Of the 2,961 cryptocurrencies listed on exchanges, no more than fifty are actively used

On October 7, 2020, 66.73% of the market capitalization of all cryptocurrencies was accounted for by Bitcoin, and 8.76% by Ethereum. Another 8 cryptocurrencies have a share of 0.24 to 5.31%, and the remaining 2947 account for only 14.18%.

At the same time (here the data is as of October 8, 2020):

▪ only 12 cryptocurrencies have a capitalization of more than a billion dollars; ▪ about 50 cryptocurrencies have a capitalization of more than $100 million; ▪ about 300 cryptocurrencies have a capitalization of more than $10 million; ▪ about 900 cryptocurrencies have a capitalization of more than $1 million.

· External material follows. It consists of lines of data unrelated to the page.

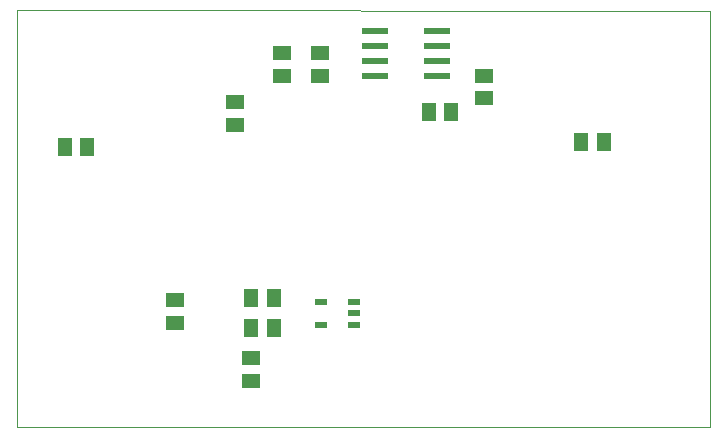
<source format=gtp>
G75*
%MOIN*%
%OFA0B0*%
%FSLAX25Y25*%
%IPPOS*%
%LPD*%
%AMOC8*
5,1,8,0,0,1.08239X$1,22.5*
%
%ADD10C,0.00000*%
%ADD11R,0.05118X0.05906*%
%ADD12R,0.05906X0.05118*%
%ADD13R,0.04331X0.02362*%
%ADD14R,0.08700X0.02400*%
D10*
X0021800Y0021800D02*
X0021800Y0160501D01*
X0252745Y0160343D01*
X0252745Y0021800D01*
X0021800Y0021800D01*
D11*
X0099713Y0054556D03*
X0107194Y0054556D03*
X0107194Y0064556D03*
X0099713Y0064556D03*
X0045146Y0114989D03*
X0037666Y0114989D03*
X0158868Y0126800D03*
X0166348Y0126800D03*
X0209753Y0116643D03*
X0217233Y0116643D03*
D12*
X0177238Y0131292D03*
X0177238Y0138772D03*
X0122829Y0138787D03*
X0122829Y0146267D03*
X0110034Y0146262D03*
X0110034Y0138781D03*
X0094359Y0129910D03*
X0094359Y0122430D03*
X0074202Y0063926D03*
X0074202Y0056446D03*
X0099722Y0044622D03*
X0099722Y0037141D03*
D13*
X0122942Y0055816D03*
X0122942Y0063296D03*
X0133965Y0063296D03*
X0133965Y0059556D03*
X0133965Y0055816D03*
D14*
X0141133Y0138797D03*
X0141133Y0143797D03*
X0141133Y0148797D03*
X0141133Y0153797D03*
X0161733Y0153797D03*
X0161733Y0148797D03*
X0161733Y0143797D03*
X0161733Y0138797D03*
M02*

</source>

In addition to two thousand cryptocurrencies with a capitalization of less than one million dollars, there is still a huge number of altcoins that have not begun to participate in trading (the website coinmarketcap.com analyzes data from 20,409 trading platforms).

Creating your own cryptocurrency is not difficult, there are many ways. For example, you can do this online using the Waves platform or customize one of the ready-made code templates, but promotion requires significant investments.

There are 5,969 cryptocurrencies mentioned in the coinlib.io encyclopedia.

And about half of them do not participate in trading on the markets, since their creators did not find the funds to pay the listing fees of crypto exchanges, or simply did not make any serious plans for the development of their projects.

The catalog contains PutinCoin, RasPutin Online Coin... But Buzcoin (cryptocurrency from Olga Buzova) is not in the catalog, just as this cryptocurrency was not found in the database of the website blockspot.io.

It is not known exactly how many other such fly-by-night altcoins are in the world, which were created simply for the sake of information, without counting on further promotion.

But even listing on the stock exchange is only the beginning of complex, time-consuming and expensive work on the promotion of cryptocurrency, which in the end most creators of such projects fail to cope with.

The graph above shows the dynamics of changes in the value of the Zippie altcoin from July 2020 to September 2020. The creators invested millions of dollars in it, but in just a few months the investment depreciated tenfold, unable to withstand competition with market leaders.

This situation is typical for cryptocurrencies that are below the 400-500 position in the coinmarketcup.com rating.